**The task:** Show all lines of the entries in which the word "along" is found.

[Collected data entries]
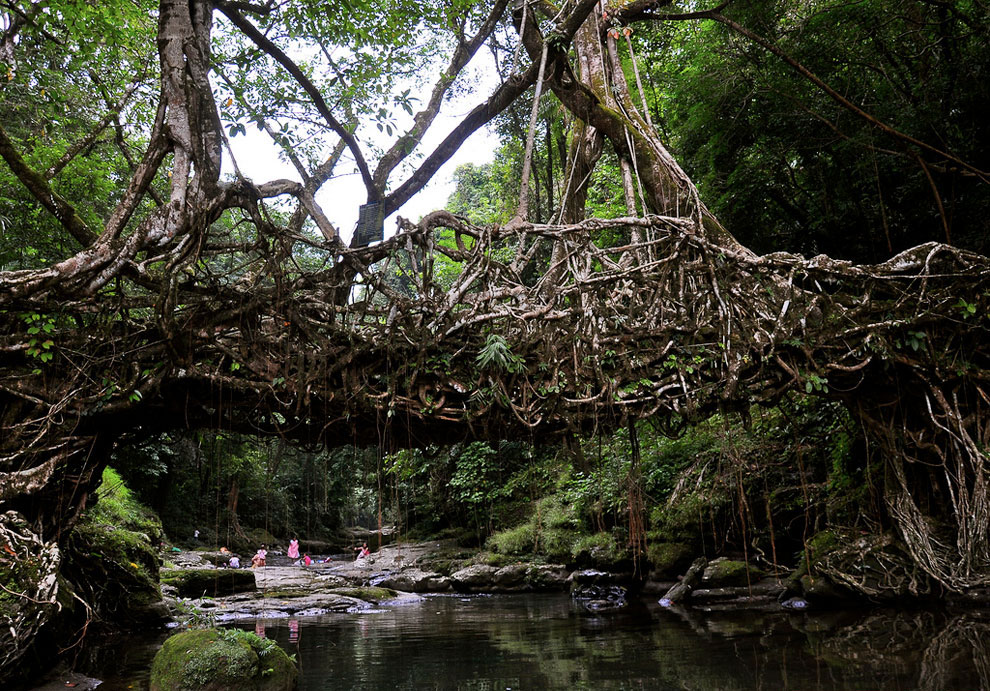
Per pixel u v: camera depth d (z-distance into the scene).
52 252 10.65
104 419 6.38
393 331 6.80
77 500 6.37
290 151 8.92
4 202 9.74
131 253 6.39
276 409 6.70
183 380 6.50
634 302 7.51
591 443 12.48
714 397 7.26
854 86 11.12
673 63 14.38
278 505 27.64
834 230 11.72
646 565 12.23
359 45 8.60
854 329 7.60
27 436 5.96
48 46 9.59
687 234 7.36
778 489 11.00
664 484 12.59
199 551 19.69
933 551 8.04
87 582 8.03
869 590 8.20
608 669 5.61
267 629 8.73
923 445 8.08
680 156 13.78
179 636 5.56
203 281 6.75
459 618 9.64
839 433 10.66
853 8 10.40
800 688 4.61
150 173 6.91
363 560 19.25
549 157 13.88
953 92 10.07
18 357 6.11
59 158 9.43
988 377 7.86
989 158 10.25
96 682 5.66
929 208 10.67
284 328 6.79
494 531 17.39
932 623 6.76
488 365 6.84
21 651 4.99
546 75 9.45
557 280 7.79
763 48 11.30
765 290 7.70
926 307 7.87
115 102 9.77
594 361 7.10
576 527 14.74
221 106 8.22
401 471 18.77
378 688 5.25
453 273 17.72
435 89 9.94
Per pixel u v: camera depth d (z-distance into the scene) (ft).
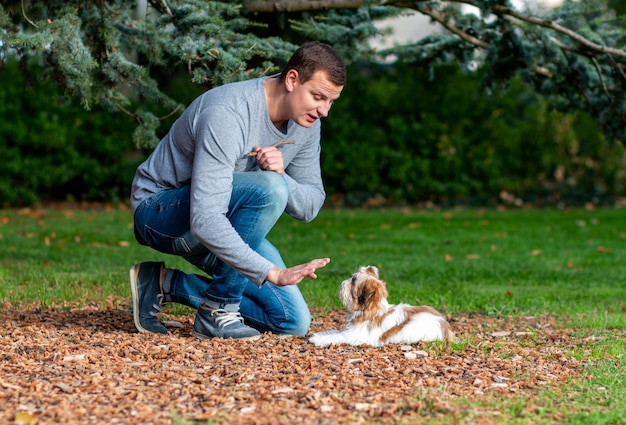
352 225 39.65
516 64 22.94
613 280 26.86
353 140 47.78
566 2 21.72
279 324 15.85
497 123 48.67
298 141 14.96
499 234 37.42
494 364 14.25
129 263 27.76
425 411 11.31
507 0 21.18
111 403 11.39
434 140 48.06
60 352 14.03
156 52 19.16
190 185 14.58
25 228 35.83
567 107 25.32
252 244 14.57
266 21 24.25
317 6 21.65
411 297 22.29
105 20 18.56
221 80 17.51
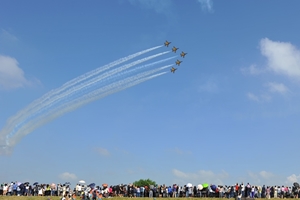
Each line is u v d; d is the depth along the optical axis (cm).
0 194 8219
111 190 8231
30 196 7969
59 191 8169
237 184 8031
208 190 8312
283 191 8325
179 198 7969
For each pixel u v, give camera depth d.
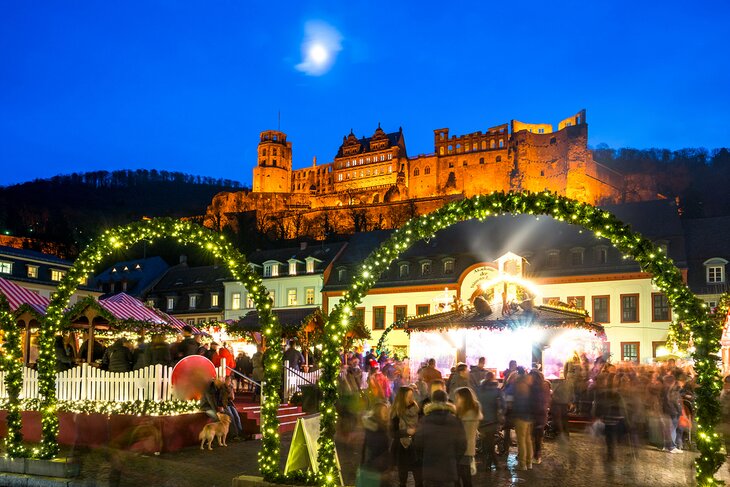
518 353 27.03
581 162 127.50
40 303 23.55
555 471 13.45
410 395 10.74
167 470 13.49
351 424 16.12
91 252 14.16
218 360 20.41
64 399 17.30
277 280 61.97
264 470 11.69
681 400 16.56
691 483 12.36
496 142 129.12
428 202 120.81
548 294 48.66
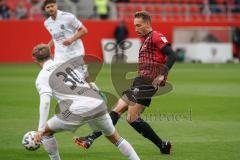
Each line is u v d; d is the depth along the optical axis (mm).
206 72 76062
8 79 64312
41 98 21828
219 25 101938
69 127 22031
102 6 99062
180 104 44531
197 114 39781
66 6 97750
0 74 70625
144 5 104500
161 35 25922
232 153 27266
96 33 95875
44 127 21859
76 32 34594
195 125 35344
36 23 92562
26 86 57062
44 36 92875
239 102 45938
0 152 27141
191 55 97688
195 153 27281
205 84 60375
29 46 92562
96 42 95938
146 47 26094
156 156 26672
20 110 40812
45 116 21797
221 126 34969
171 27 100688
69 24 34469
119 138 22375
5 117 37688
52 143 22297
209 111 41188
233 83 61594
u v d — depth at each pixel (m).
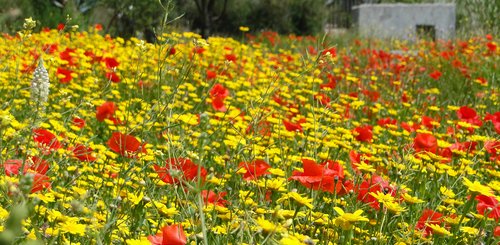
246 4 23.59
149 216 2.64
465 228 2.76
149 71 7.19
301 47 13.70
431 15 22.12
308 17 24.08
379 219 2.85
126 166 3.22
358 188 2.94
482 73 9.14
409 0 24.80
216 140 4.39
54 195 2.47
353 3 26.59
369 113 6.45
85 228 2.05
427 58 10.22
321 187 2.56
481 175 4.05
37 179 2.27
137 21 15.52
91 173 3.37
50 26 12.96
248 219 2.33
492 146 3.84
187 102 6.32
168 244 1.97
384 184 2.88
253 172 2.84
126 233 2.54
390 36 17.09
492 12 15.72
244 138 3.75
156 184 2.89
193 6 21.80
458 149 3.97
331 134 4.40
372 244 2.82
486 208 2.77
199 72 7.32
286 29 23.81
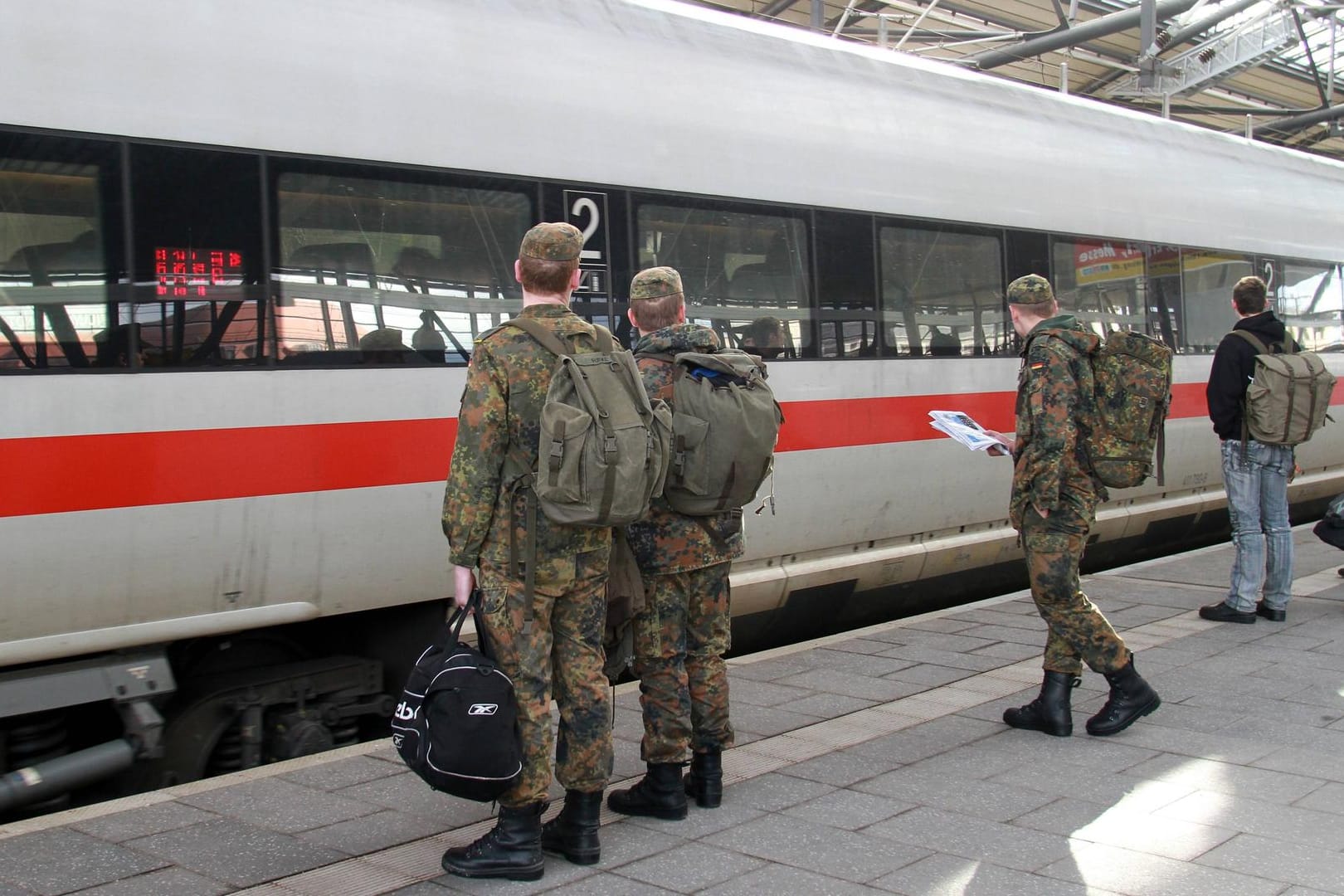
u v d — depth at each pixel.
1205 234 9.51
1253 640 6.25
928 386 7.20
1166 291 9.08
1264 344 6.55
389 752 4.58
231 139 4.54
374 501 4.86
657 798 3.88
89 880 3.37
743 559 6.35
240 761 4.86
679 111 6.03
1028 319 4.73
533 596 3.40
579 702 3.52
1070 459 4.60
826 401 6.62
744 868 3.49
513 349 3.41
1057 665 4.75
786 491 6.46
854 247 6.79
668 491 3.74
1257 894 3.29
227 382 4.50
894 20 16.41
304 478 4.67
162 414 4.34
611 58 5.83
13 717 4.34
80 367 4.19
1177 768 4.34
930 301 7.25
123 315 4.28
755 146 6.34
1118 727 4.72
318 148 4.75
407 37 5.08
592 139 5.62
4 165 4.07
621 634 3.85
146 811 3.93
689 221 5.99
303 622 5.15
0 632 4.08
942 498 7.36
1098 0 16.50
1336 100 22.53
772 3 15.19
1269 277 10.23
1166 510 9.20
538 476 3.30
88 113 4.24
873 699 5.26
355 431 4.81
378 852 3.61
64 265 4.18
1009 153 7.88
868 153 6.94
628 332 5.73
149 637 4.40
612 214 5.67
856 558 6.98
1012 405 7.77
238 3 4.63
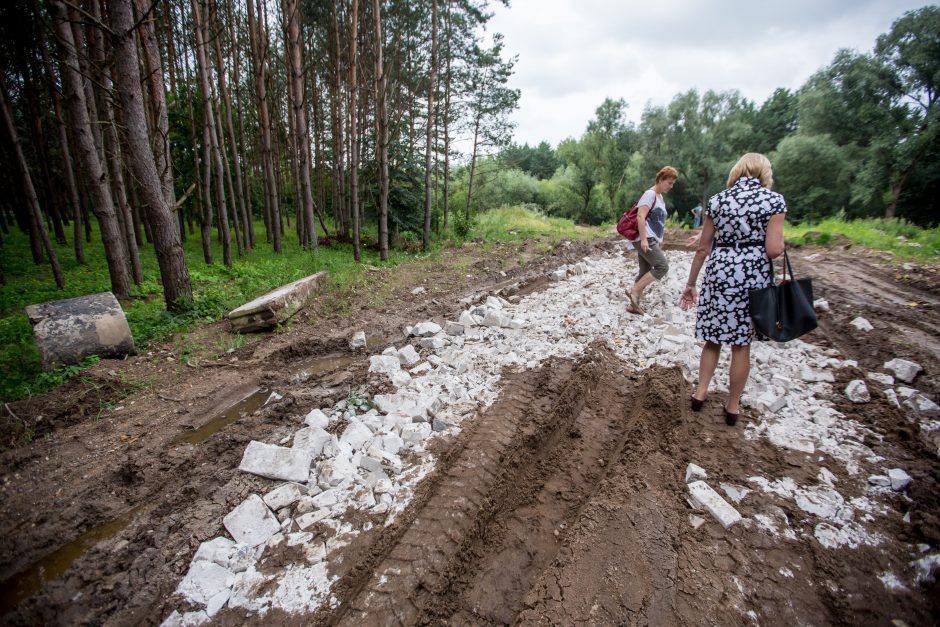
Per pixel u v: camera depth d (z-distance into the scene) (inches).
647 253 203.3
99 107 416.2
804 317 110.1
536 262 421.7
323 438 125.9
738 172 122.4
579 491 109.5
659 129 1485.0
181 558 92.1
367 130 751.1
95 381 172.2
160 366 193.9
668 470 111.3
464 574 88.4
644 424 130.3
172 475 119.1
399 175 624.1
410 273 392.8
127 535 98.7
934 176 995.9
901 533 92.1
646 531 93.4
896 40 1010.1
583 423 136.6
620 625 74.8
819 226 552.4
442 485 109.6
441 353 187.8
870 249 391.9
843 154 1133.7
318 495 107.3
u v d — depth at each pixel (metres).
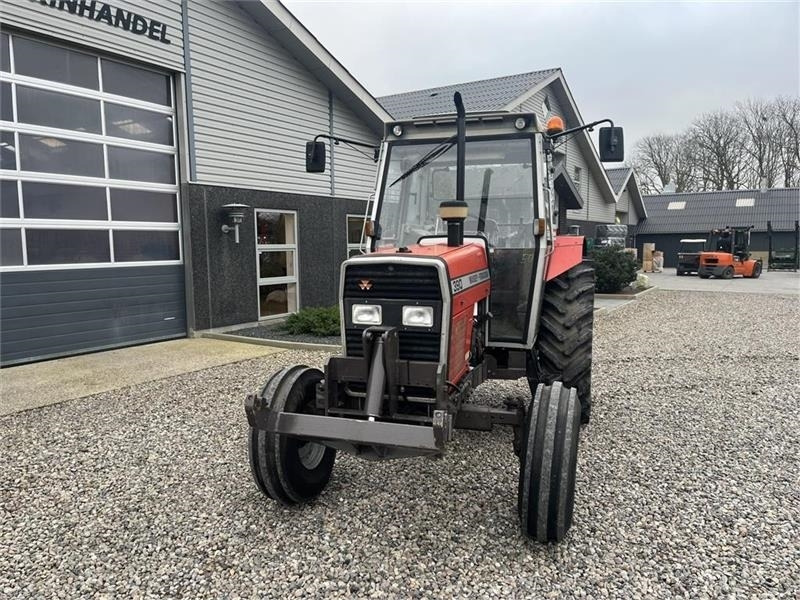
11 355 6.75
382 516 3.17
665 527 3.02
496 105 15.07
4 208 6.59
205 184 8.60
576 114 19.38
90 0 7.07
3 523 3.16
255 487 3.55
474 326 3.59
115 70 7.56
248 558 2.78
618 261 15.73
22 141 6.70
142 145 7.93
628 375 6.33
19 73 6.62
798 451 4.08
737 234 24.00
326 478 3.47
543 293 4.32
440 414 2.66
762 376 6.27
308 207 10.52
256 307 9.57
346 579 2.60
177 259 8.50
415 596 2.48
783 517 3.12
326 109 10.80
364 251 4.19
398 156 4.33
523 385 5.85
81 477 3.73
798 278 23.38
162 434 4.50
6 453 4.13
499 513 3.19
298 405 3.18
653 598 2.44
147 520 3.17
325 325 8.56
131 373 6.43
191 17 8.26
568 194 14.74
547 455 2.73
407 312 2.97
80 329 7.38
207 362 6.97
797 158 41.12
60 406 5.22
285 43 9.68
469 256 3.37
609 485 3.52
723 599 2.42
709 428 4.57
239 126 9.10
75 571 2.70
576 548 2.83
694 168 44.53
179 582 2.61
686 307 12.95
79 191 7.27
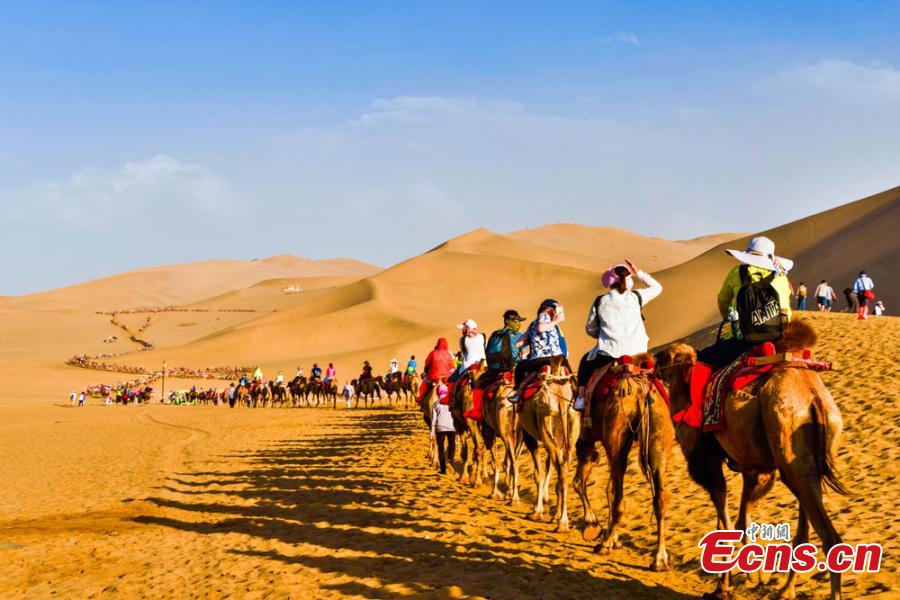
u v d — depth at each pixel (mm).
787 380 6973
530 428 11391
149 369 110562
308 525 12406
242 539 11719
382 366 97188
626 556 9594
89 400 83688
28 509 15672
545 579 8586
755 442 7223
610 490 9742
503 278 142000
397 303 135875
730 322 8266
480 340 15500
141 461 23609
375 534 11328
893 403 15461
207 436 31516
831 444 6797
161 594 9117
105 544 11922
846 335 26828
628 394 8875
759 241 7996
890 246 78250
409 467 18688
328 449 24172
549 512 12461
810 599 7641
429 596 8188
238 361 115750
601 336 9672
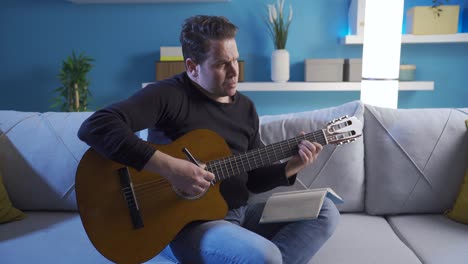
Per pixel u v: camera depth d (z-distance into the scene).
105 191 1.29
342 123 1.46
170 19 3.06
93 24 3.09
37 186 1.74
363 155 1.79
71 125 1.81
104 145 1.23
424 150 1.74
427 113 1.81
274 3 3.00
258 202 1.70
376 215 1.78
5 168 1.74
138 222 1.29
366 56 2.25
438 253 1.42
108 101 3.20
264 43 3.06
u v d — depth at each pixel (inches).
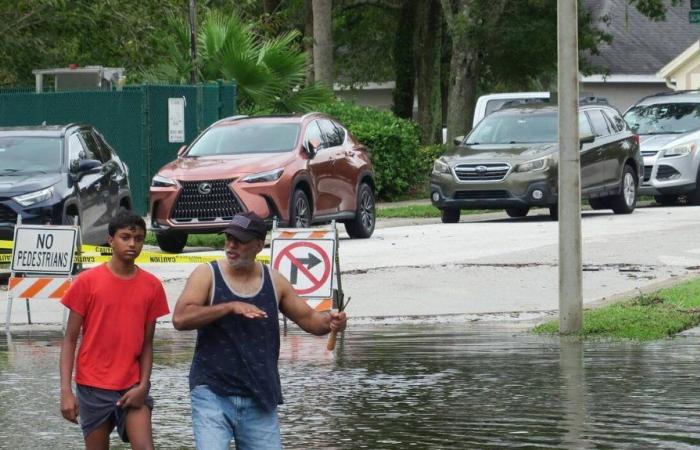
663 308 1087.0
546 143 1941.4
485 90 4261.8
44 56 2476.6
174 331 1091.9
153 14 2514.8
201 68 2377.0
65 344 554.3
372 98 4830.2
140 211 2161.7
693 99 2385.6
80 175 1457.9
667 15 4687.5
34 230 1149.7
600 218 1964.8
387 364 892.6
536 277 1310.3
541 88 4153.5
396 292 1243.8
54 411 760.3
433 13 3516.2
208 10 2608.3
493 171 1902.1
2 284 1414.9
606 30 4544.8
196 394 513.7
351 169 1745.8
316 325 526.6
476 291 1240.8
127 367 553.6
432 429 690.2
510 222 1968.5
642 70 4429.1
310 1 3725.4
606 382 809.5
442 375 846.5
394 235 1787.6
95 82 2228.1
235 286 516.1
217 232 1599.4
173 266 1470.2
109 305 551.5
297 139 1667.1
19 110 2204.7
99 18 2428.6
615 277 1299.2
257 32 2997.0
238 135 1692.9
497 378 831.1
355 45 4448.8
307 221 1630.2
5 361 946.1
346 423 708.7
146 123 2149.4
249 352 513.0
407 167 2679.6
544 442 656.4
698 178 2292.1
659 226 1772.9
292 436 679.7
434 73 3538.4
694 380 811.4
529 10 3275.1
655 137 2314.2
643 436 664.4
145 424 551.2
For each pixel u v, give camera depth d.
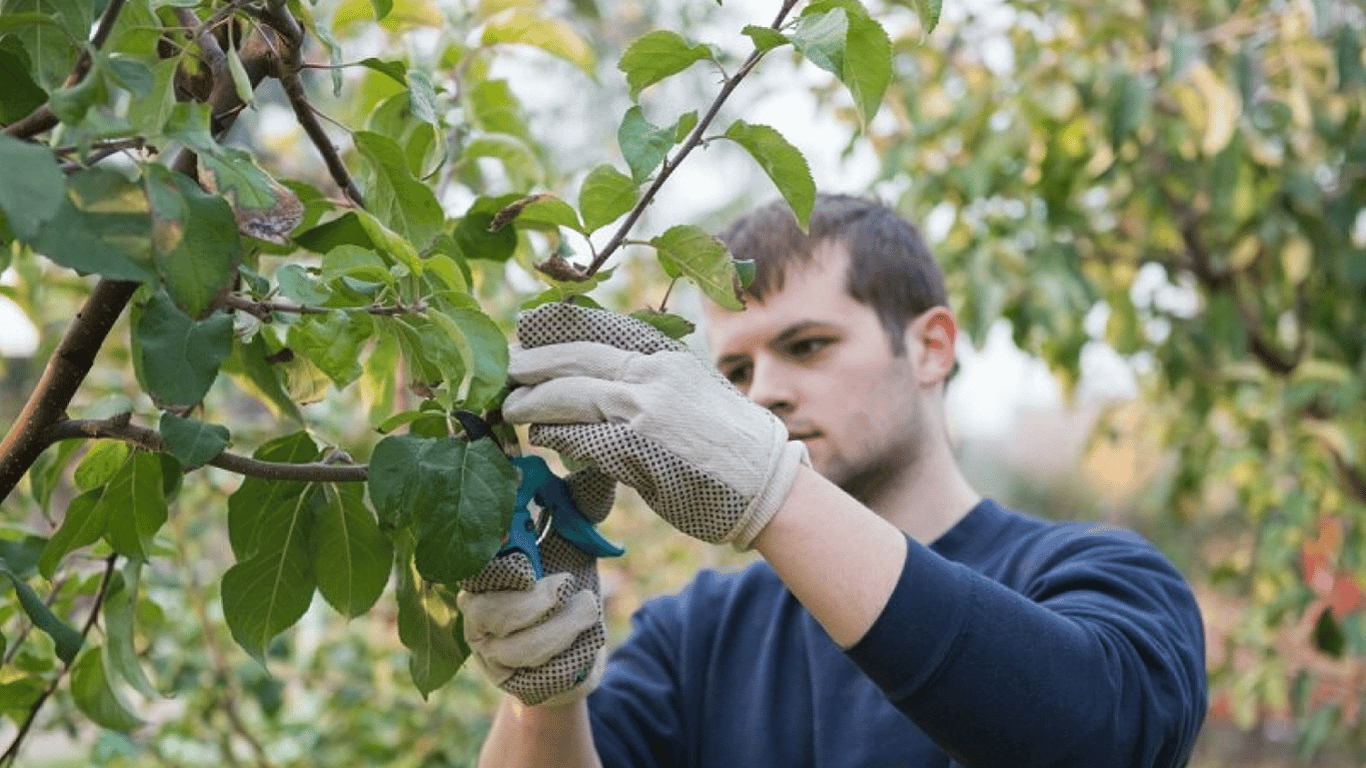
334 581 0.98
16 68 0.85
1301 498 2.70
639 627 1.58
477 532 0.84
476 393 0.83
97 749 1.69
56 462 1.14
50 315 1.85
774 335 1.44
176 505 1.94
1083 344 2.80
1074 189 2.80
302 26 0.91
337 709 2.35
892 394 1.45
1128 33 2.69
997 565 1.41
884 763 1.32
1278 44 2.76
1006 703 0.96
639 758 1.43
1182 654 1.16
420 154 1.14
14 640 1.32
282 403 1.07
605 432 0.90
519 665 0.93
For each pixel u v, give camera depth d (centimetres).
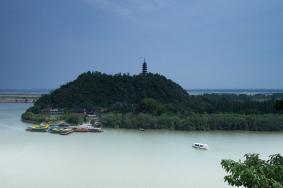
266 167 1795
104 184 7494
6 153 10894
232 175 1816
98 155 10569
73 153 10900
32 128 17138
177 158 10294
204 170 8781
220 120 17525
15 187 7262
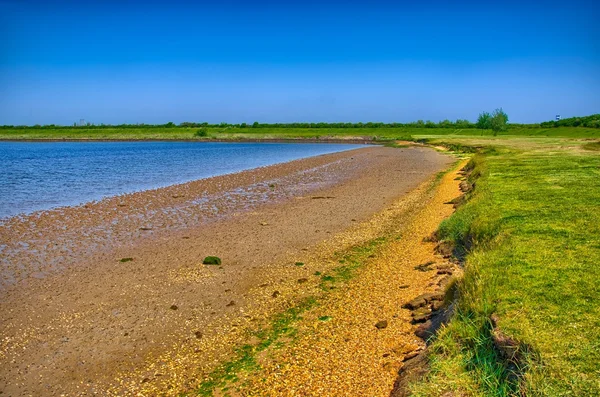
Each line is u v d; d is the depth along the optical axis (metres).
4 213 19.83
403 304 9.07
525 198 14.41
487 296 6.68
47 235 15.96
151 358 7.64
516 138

**Reply:**
Each line is u v d; d is the depth along the optical axis (cm).
Each line is u v d; d is the depth along the optical axis (mm).
Each line is u v d; d is the depth along the optical axis (metres).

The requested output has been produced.